There may be differences of scale between the founders' country and ours, Mike, but the principles are the same. We are a hundred times larger than at our founding, so each elected reprentative represents more people. More constituents but not that many more representatives -- that doesn't matter. And we will almost certainly be twice as big at the next century (600 million). That has nothing to do with the principle of representative democracy. It will still demand division of power and openness between divisions. Don't belabor meaningless semantics.
 -- Jack, Green, OH
 
Jack, again I agree with most everything you've just said but, the subject which I was addressing was tangible, not semantics. By way of example: I don't have authority to give you permission to drive your car. My representative doesn't have authority to do such, he's an extension of me. My neighbors on both sides and across the street individually don't have such authority, power, or right and since we all share the same rep, he still doesn't have such authority. It doesn't matter how many individuals share the same rep. no one individually or in concert, as represented, has such authority, power or right. Only when the rep, represents the collective as the creator of law, might making right (elimination of inalienable right), can an individual be licensed. License can only occur in a democracy or other tyrannical state where the state is authorized to act in an otherwise criminal manner. A state issued license can not exist in a representative republic.
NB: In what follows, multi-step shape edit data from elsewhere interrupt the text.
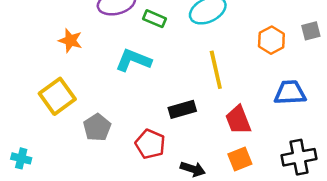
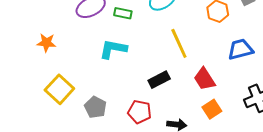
orange star: (70, 40) -> (46, 43), moved

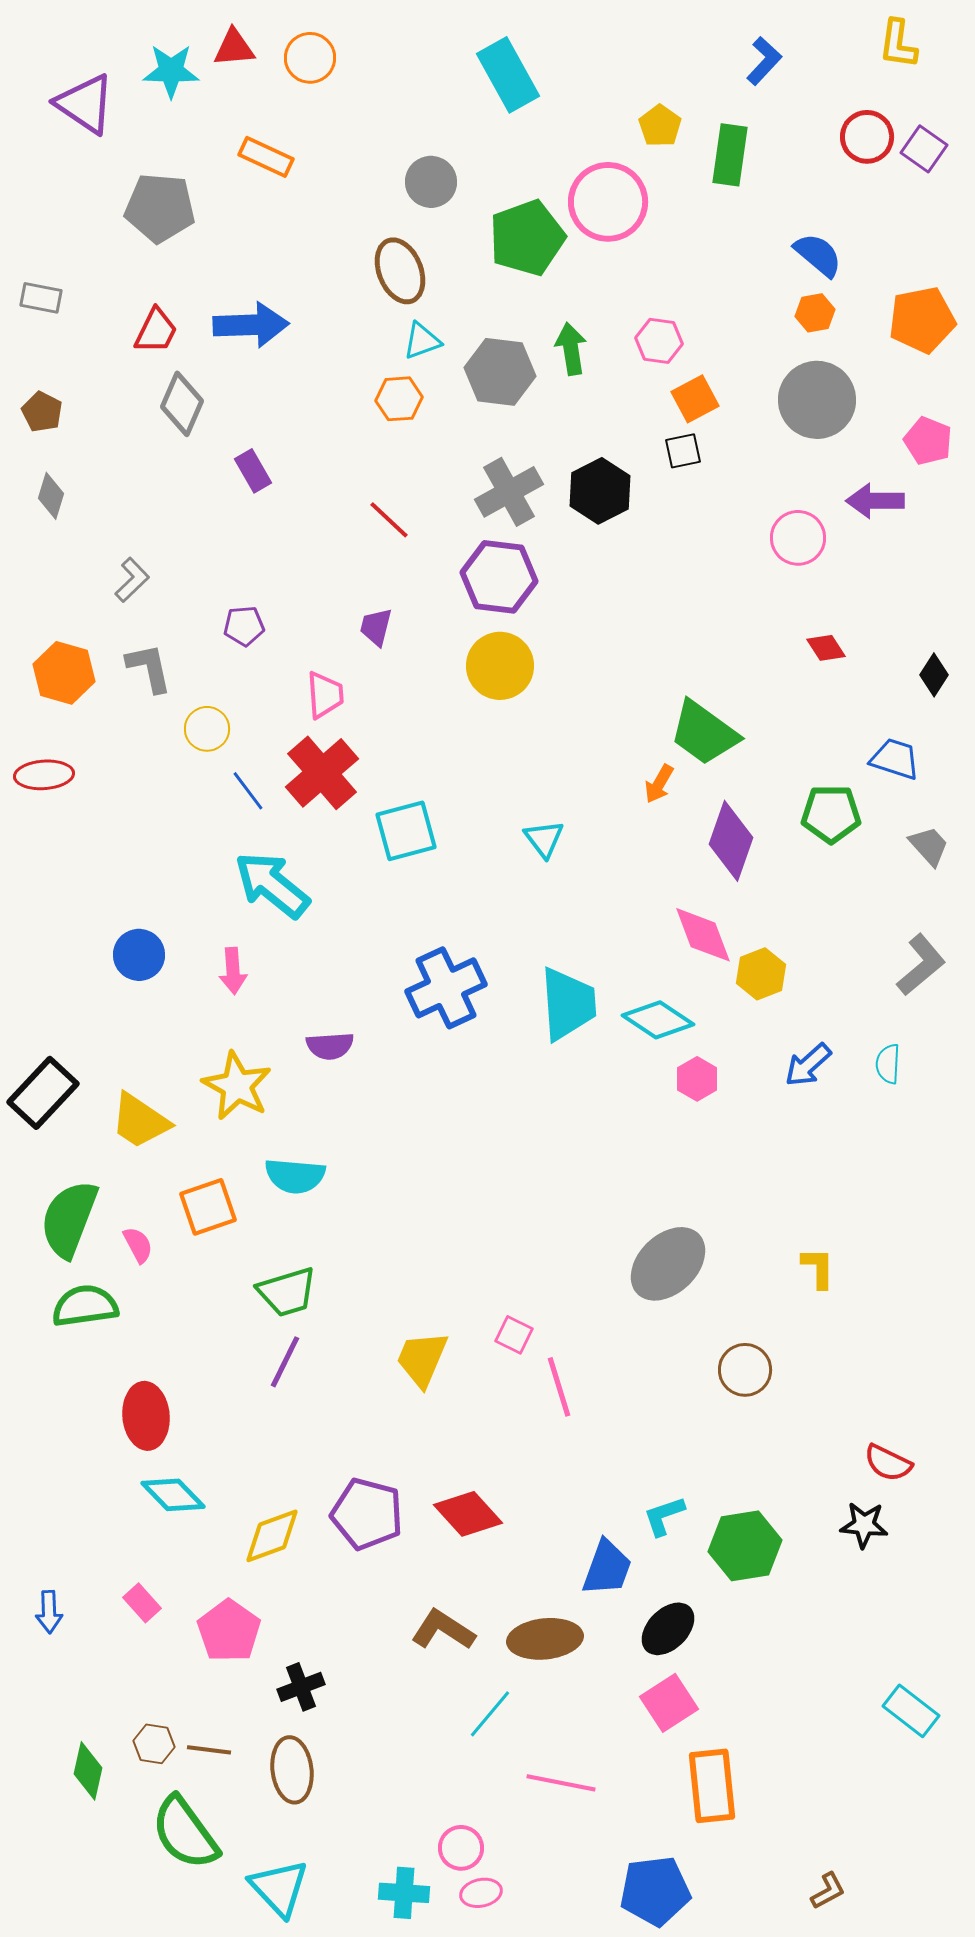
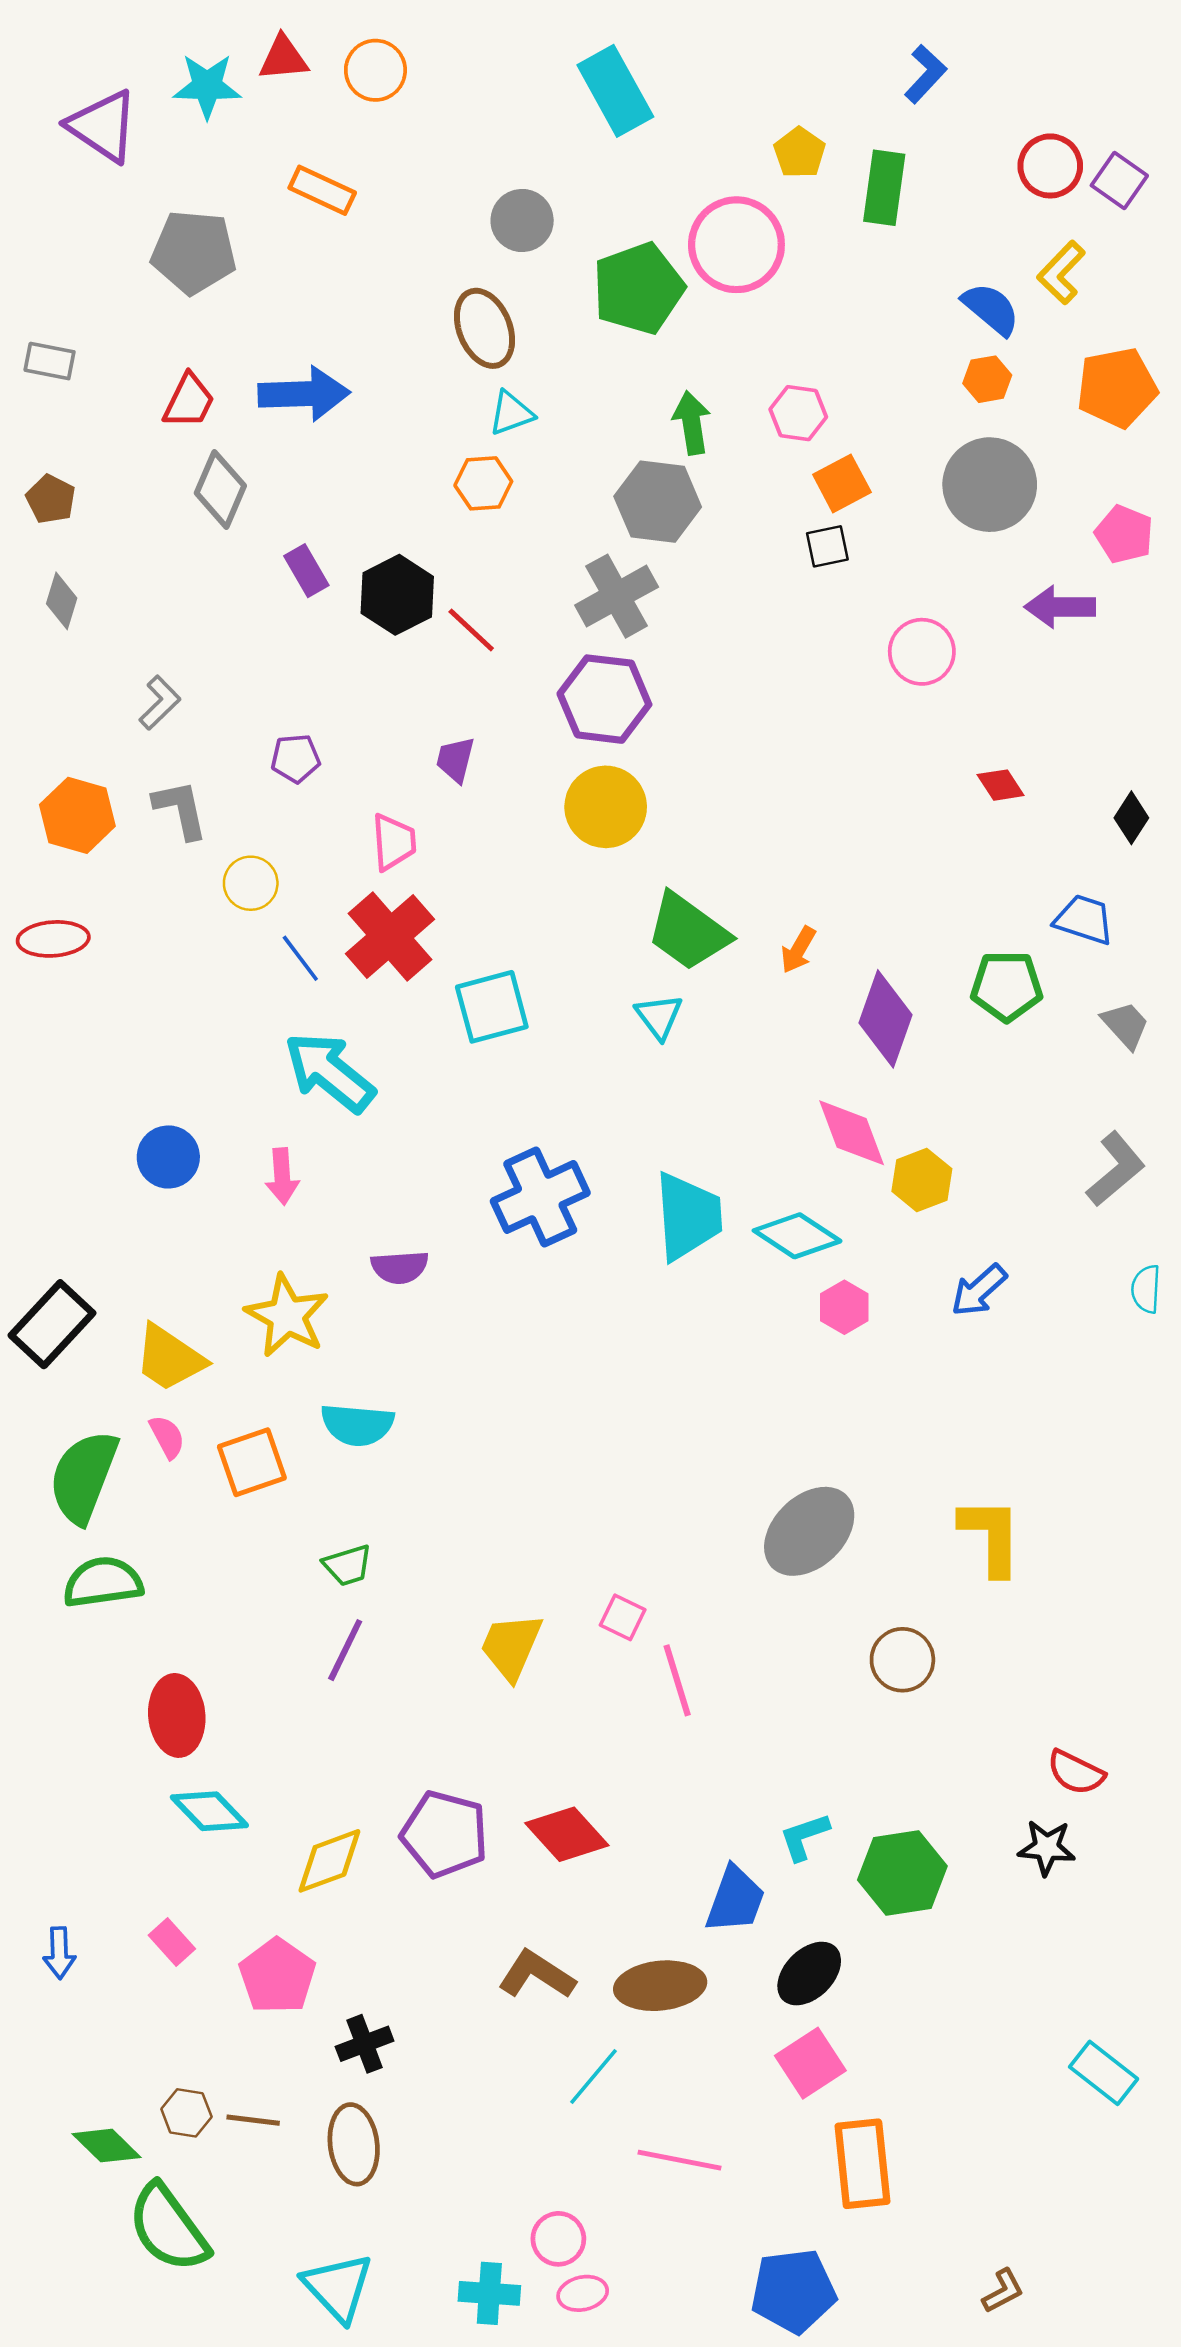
yellow L-shape: (898, 44) -> (1061, 273), moved, turned 36
gray hexagon: (500, 372) -> (658, 502), moved
black hexagon: (600, 491) -> (397, 595), moved
pink circle: (798, 538) -> (922, 652), moved
green trapezoid: (704, 733) -> (688, 932), moved
cyan semicircle: (888, 1064) -> (1146, 1289), moved
pink semicircle: (138, 1245) -> (167, 1437), moved
yellow L-shape: (818, 1268) -> (991, 1536), size x1.6
green trapezoid: (287, 1292) -> (348, 1565), size x0.7
green diamond: (88, 1771) -> (107, 2146), turned -58
green semicircle: (185, 1833) -> (168, 2228), moved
That's not semantics, that's tangible fact.
 -- Mike, Norwalk
 
It doesn't matter that I have ability to vote an individual in or out of office, it matters who that individual represents (me, himself, socialists, fascists, mob rule, etc.) once in office. If all I do as a citizen is vote, my citizenship can not be considered sound. I must be vigilant in educating and encouraging my fellow citizens to jealously guard my/our inalienable rights and make sure the elected official represents my/our rights as sovereigns.
 -- Mike, Norwalk
 
I take it you don't remember the 30s do you Ken?. You can call Social Security being treated as children if you like, but it's a lot better than the county homes, or old folks homes, or, actually poorhouses, of those days. As a child I dreaded that I may end up like those poor souls in bare survival conditions, but mainly with no dignity. Social Security practically eliminated such facilities.
 -- Jack, Green, OH
 
Actually, Social Security was originally initiated in 1913. The same year as the Federal Reserve and the 16th Amendment. And Jack is absolutely right, it was part of the three headed monster that destroyed the American economy and then helped the people, making them reliant on the government's credit, or otherwise the stolen fruit from the noble laborer. When your destitute, homeless, hungry and cold, you'll accept and praise any relief - no matter its source. And getting in bed with such source brings us back to the quote which I'm afraid is going to be self fulfilling, and one day make the earlier depression look like a cake walk.
 -- Mike, Norwalk
 
Another way of describing the "Golden Rule of citizenship is given by Ben Franklin:, "Democracy is two wolves and a lamb voting on what to have for lunch. Liberty is a well-armed lamb contesting the vote!" A satisfactory society is more than majority rule, whether by direct vote or representative electors. It is the majority respecting and providing for the well-being of the minority. As
 -- Jack, Green, OH
 
Jack, exactly. That has to be one of my all time favorite quotes, it hangs on my wall.